● **Prompt A**
In the passage on the two Naomis, what does the real Stuart Hall do for a living, and where is he from?
● **Prompt B**
Print the passage on the two Naomis between "Nobody’s afraid of" and "up in prison.", inclusive.
● **Prompt C**
Proceed with the passage on the two Naomis from where it stops.
== Text provided ==
She is now a conspiracy theorist who has a cavalier way with the facts, has compared Barack Obama to Hitler and thinks that people who are vaccinated against Covid don’t really feel human. She appears regularly on podcasts with Steve Bannon, who is said to have expressed disapproval of his children going to school with Jews (Wolf is Jewish). One of the two Naomis, then, embraces a paranoid form of politics, while the other does not. As Samuel Beckett remarked of one of the two thieves on Calvary being saved, it’s a reasonable percentage.
Nobody’s afraid of Naomi Wolf, but what she stands for these days is deeply alarming. The real Naomi, i.e. Klein, is regularly confused with the unreal Naomi, i.e. Wolf, and her book is among other things an exorcising of this embarrassment. A similar situation used to exist in Britain, where there was a real Stuart Hall, a Left-wing cultural theorist from Jamaica, and an unreal Stuart Hall, a slick TV performer and fawner on royalty who ended up in prison.
Why do so many conspiracy theories originate in the United States? One answer lies in the vast size of the place. This means that Americans are accustomed to a fair amount of personal space, and are particularly sensitive about that space being “invaded”. An American might say “Excuse me” if they come within six feet of you, which is not true of the citizens of Beijing. Smoking is taboo not only because it can kill you, but because smoke represents a contaminating connection between one hygienically sealed body and another. The model of human contact is infection. Rather as smoke becomes invisible but remains all-pervasive, these apparently separate bodies are caught up in some terrifying web of secret powers, and thus by no means as free and autonomous as they think.
Conspiracy theorists, for whom (like the paranoid) nothing happens by accident, are out to give a name to this system, whether you call it the political state or the work of a bunch of paedophilic Jewish reptiles from a distant galaxy. In doing so, you have the satisfaction of ascribing what seem to be random, anonymous forces (the market, for example) to a purposeful agent, so that the world makes some sense, however sinister, and you have someone to blame.
===
== Supplied records ==
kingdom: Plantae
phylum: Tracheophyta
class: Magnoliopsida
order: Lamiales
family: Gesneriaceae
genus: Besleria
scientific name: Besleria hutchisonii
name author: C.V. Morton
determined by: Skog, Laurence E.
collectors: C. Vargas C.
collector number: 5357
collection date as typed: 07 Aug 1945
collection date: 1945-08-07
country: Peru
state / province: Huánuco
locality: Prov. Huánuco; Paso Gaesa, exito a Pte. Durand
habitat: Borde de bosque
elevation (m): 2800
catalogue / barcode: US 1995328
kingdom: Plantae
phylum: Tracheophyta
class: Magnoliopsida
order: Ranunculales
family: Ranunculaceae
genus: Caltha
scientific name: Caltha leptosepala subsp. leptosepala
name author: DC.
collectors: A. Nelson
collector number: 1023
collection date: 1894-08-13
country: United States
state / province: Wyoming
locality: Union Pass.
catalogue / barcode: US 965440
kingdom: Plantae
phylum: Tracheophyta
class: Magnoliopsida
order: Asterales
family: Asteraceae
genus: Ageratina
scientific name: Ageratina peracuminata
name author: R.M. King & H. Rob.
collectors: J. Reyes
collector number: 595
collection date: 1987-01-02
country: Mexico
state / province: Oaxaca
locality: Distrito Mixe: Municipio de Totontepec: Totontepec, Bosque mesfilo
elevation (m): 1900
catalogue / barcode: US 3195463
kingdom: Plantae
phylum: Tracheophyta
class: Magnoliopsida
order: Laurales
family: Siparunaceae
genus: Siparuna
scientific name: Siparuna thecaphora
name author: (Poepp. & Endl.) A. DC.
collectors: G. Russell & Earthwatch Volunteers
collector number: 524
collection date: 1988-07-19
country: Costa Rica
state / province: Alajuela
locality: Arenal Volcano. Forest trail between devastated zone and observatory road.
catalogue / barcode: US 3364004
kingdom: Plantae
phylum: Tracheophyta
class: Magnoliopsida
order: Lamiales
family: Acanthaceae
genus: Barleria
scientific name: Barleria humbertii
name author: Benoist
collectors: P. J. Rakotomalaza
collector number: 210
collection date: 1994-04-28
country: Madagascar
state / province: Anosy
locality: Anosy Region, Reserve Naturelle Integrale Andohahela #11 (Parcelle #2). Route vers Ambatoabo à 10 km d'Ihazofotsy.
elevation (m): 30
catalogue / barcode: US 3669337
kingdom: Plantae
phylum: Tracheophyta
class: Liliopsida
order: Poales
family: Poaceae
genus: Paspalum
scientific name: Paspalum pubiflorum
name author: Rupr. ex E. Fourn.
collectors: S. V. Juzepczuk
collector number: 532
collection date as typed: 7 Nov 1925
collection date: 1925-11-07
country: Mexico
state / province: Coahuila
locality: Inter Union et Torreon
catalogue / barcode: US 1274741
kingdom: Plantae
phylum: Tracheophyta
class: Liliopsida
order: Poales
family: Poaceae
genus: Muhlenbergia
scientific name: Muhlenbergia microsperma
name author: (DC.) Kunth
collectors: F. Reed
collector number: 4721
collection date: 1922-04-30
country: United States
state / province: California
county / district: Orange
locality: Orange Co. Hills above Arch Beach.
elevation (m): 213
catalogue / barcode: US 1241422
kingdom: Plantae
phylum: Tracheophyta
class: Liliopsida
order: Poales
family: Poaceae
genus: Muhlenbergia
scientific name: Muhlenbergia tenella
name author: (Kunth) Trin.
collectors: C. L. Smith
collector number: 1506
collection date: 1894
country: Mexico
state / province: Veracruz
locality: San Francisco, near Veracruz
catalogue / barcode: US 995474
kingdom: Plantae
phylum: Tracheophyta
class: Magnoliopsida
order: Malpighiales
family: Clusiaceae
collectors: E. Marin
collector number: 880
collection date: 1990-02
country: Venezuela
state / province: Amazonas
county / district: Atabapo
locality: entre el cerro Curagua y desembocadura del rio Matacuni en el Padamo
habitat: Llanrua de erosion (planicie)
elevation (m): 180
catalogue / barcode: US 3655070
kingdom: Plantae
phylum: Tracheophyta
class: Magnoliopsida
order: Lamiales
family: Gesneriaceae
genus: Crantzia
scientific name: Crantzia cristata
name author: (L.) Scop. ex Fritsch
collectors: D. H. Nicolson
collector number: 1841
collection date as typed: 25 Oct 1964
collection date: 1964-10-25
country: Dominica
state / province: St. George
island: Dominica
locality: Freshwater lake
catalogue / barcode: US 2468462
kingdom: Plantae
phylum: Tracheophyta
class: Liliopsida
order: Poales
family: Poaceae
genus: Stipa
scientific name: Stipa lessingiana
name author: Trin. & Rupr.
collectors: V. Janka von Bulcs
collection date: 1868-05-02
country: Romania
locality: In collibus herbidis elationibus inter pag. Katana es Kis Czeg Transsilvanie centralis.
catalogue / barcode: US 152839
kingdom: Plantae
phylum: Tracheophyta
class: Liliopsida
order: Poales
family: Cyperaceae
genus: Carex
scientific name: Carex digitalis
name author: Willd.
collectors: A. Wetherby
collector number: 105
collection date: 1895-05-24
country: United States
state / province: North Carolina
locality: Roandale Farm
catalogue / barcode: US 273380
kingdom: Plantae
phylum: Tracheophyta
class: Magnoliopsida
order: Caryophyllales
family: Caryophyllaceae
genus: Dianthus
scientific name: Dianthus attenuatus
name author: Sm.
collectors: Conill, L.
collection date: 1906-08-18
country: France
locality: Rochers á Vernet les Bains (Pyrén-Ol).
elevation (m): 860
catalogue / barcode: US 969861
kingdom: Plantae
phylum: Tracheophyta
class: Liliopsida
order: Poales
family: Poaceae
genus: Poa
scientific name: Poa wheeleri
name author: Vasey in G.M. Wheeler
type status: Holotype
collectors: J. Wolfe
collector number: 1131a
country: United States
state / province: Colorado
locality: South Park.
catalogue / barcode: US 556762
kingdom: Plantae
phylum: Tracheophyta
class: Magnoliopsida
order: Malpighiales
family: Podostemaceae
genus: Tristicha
===
● **Result A**
He is a Left-wing cultural theorist from Jamaica.

● **Result B**
Nobody’s afraid of Naomi Wolf, but what she stands for these days is deeply alarming. The real Naomi, i.e. Klein, is regularly confused with the unreal Naomi, i.e. Wolf, and her book is among other things an exorcising of this embarrassment. A similar situation used to exist in Britain, where there was a real Stuart Hall, a Left-wing cultural theorist from Jamaica, and an unreal Stuart Hall, a slick TV performer and fawner on royalty who ended up in prison.

● **Result C**
You can also combat the sealed-off bodies syndrome with new forms of bonding and brotherhood like the Proud Boys. When a pandemic breaks out in this situation, it isn’t the virus which a lot of citizens regard as deadly, invisible, infectious and omnipresent, but the state which seeks to protect them from it. At a time when bodies need to be hygienically sealed off from each other in order to survive, they cast off their masks, demand liberty or death and sometimes end up with both. They insist on the right to breathe together, which is the literal meaning of the word “conspiracy”.
In Dostoevesky’s chilling tale The Double, a timorous clerk called Golaydkin is persecuted by a smirking, malicious doppelganger whom he finally kisses in a despairing attempt at reconciliation. In doing so, however, he merely seals his doom, as he is driven away in a coach by a fearful coachman who is no less than Death itself. The real Golyadkin is destroyed by his phantom double.
No observer of the current American scene can doubt that this may happen there too. The Left, after all, is accustomed to defeat: our adversaries have more tanks than we do, not to speak of a lot more money and control of the means by which they can propagate their lies. What the big bad Wolf represents may trump what the real Naomi stands for in every sense of the word. But Klein has one monumental advantage: what she says, give or take a bit, is true. So you must either prove her wrong or create a world in which truth doesn’t matter anyway. That project is already far advanced.